As Barbadian Antonio Layne prepared to fly his family back home on September 9 following a two-and-a-half week holiday in New York, little did he realize the frustration they would have to endure due to the passage of Hurricane Irma.
After all, they were flying on JetBlue and neither Barbados nor New York had been affected by the storm.
However, when the dangerous Irma swept through the northern Caribbean and the US state of Florida, leaving behind a trail of destruction, it also knocked several airports offline.
As a result, JetBlue said it was forced to cancel some 900 flights between Monday of this week and tomorrow, as airports come online and the low cost carrier moves crews and aircraft back to Florida.
The end result was a dizzying exercise in travel gymnastics, which took Layne and his family 190 miles north east of New York to Boston, and back again.
“We checked in from New York to Boston and then to Barbados. We got on the plane, they took us to Boston and when we got there they said our flight was cancelled. And then they said the only thing available was next week Friday. I couldn’t believe it because my children had to get back to school. But they said nothing was available,” Layne explained.
With little to no chance of getting home from Boston, they decided to make their way back to New York where they would stay with relatives.
From there, Layne said, he encountered much frustration as he tried for days to get a flight out so his children could get to school.
It took quite some trying, but Layne finally succeeded, although they had to fly out on different flights.
“It took some time but my niece, she got out Monday night, my son and my mother got out this [Wednesday] morning and my wife and daughter are going tomorrow [Thursday]. I actually ended up taking a flight to North Carolina for a work trip,” Layne, who works in finance, told Barbados TODAY from North Carolina.
Most maddening for Layne about the delays was the fact that his children would not be home on time for the start of the new school year, particularly his son, who was beginning secondary school this year.
“My son is now starting Queen’s College, so he now going school Thursday for the first time. I called the school and let them know what’s going on and they were really accommodating. They just said to write a letter when I get back. My daughter goes to Harrison College, and she will start on Friday,” he said.
The experience was one no one should be made to endure, Layne said, especially when travelling with children.
“I spent a whole day at the airport in Boston, they didn’t give us food, nothing. Obviously it was weather related so JetBlue isn’t going to put you up or give you food, anything like that. They knew the flights were cancelled so why put us through all that, letting us go to Boston then back to JFK? To me that part was poor.
“Then to have to call the airline all the time, sometimes you had to hold on for like an hour just to hear nothing is available. I was persistent though. As soon as I hung up I called back,” he said.

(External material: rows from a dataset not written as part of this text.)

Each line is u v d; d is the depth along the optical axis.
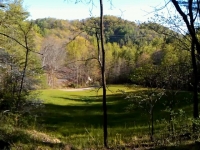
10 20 16.11
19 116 13.99
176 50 14.02
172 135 11.55
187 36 11.76
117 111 26.31
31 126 15.02
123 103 32.06
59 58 36.81
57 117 22.31
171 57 14.47
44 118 20.80
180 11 6.67
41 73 17.41
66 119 21.81
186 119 11.29
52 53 35.31
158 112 20.69
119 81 56.38
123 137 14.10
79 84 58.28
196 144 9.55
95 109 28.84
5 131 10.09
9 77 15.21
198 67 12.54
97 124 19.94
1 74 15.14
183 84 14.64
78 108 29.72
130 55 52.81
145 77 14.16
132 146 11.58
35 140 10.28
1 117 11.84
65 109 28.41
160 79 13.85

While Layne did not have to travel through Florida, where Irma left behind a trail of debris, flooding and power outages, broadcaster Vic Fernandes was in the state when the hurricane struck.
He had been visiting the central city of Orlando with his wife and daughter, and they were due back here last Friday.
Instead, they will have to wait until Sunday at the earliest, to fly home.
“My best bet is that I’m now going to be getting home on the 17th of September. It’s been challenging. Along the way you have to constantly rebook flights,” he told Barbados TODAY.
When it became clear that the state would be hit, they thought of trying to get a flight home from Miami.
However, with virtually everyone else trying to get out at the last minute, and with the authorities ordering a mandatory lockdown, a flight to Barbados was out of the question.
Therefore, they accepted their fate, and prepared accordingly for the killer storm.
“We ensured we had food and water. It took a while to get because everywhere you went people had taken all the water and so on, so we had to go from place to place looking for some. It was quite an experience riding out a category five hurricane [it was a strong category four when it reached Florida]. We hardly slept that night because of the howling,” he explained.
Fernandes said though, based on what he went through, there were many lessons that Barbadians could learn from Florida.
“I’ve observed the level of preparedness here in Florida by the authorities. I’ve seen a level of preparedness I never thought I would have been exposed to. The level of organization, the kind of detail they look in to. We could learn a lot from these folks because one day our turn will come and when it does being prepared is probably the single most important thing you could do during a hurricane. The Floridians definitely take hurricanes very seriously,” he said.